Try it - Rewrite these lines, replacing "application map" with "service map" and leaving everything else as it is. Do not include the pictures in your answer.

§ §

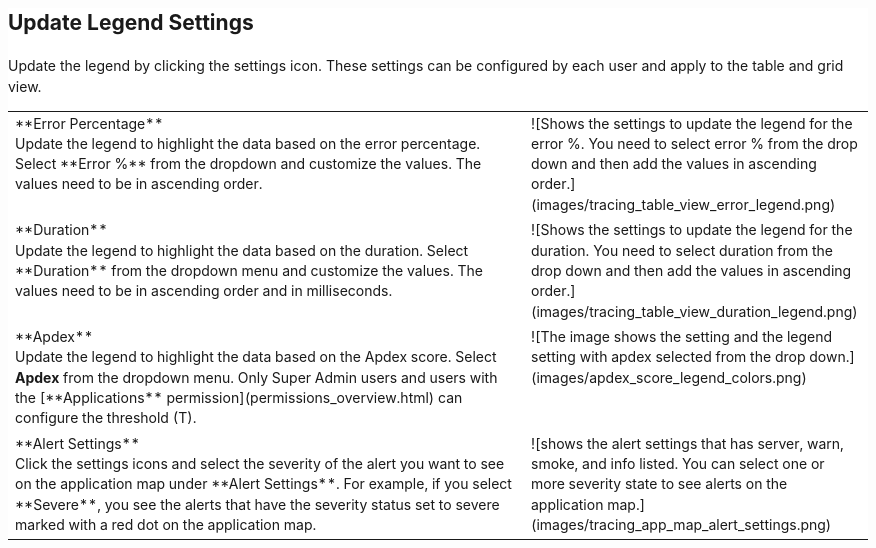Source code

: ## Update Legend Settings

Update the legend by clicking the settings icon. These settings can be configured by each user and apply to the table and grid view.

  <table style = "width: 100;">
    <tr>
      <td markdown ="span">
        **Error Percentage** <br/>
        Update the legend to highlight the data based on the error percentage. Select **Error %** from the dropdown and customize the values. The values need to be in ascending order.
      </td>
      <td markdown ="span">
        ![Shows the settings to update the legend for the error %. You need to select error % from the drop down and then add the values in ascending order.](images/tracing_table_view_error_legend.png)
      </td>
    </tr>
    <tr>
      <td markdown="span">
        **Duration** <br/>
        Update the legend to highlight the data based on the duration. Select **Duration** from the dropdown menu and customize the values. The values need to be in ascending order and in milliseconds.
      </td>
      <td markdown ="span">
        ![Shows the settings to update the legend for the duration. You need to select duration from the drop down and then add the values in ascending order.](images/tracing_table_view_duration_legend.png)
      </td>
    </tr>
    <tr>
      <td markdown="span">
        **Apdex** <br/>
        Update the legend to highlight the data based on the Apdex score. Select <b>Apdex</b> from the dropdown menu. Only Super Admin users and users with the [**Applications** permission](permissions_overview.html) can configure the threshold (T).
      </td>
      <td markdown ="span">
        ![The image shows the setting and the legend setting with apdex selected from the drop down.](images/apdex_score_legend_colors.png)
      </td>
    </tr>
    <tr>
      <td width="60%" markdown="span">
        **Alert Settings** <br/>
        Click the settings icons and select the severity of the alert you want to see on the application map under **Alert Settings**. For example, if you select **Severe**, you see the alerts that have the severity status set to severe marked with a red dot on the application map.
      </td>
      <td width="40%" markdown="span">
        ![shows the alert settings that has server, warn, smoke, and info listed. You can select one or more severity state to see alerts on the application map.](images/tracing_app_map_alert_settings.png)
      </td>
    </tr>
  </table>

§ §

Solution for this problem -
Source code

: ## Update Legend Settings

Update the legend by clicking the settings icon. These settings can be configured by each user and apply to the table and grid view.

  <table style = "width: 100;">
    <tr>
      <td markdown ="span">
        **Error Percentage** <br/>
        Update the legend to highlight the data based on the error percentage. Select **Error %** from the dropdown and customize the values. The values need to be in ascending order.
      </td>
      <td markdown ="span">
        ![Shows the settings to update the legend for the error %. You need to select error % from the drop down and then add the values in ascending order.](images/tracing_table_view_error_legend.png)
      </td>
    </tr>
    <tr>
      <td markdown="span">
        **Duration** <br/>
        Update the legend to highlight the data based on the duration. Select **Duration** from the dropdown menu and customize the values. The values need to be in ascending order and in milliseconds.
      </td>
      <td markdown ="span">
        ![Shows the settings to update the legend for the duration. You need to select duration from the drop down and then add the values in ascending order.](images/tracing_table_view_duration_legend.png)
      </td>
    </tr>
    <tr>
      <td markdown="span">
        **Apdex** <br/>
        Update the legend to highlight the data based on the Apdex score. Select <b>Apdex</b> from the dropdown menu. Only Super Admin users and users with the [**Applications** permission](permissions_overview.html) can configure the threshold (T).
      </td>
      <td markdown ="span">
        ![The image shows the setting and the legend setting with apdex selected from the drop down.](images/apdex_score_legend_colors.png)
      </td>
    </tr>
    <tr>
      <td width="60%" markdown="span">
        **Alert Settings** <br/>
        Click the settings icons and select the severity of the alert you want to see on the service map under **Alert Settings**. For example, if you select **Severe**, you see the alerts that have the severity status set to severe marked with a red dot on the service map.
      </td>
      <td width="40%" markdown="span">
        ![shows the alert settings that has server, warn, smoke, and info listed. You can select one or more severity state to see alerts on the service map.](images/tracing_app_map_alert_settings.png)
      </td>
    </tr>
  </table>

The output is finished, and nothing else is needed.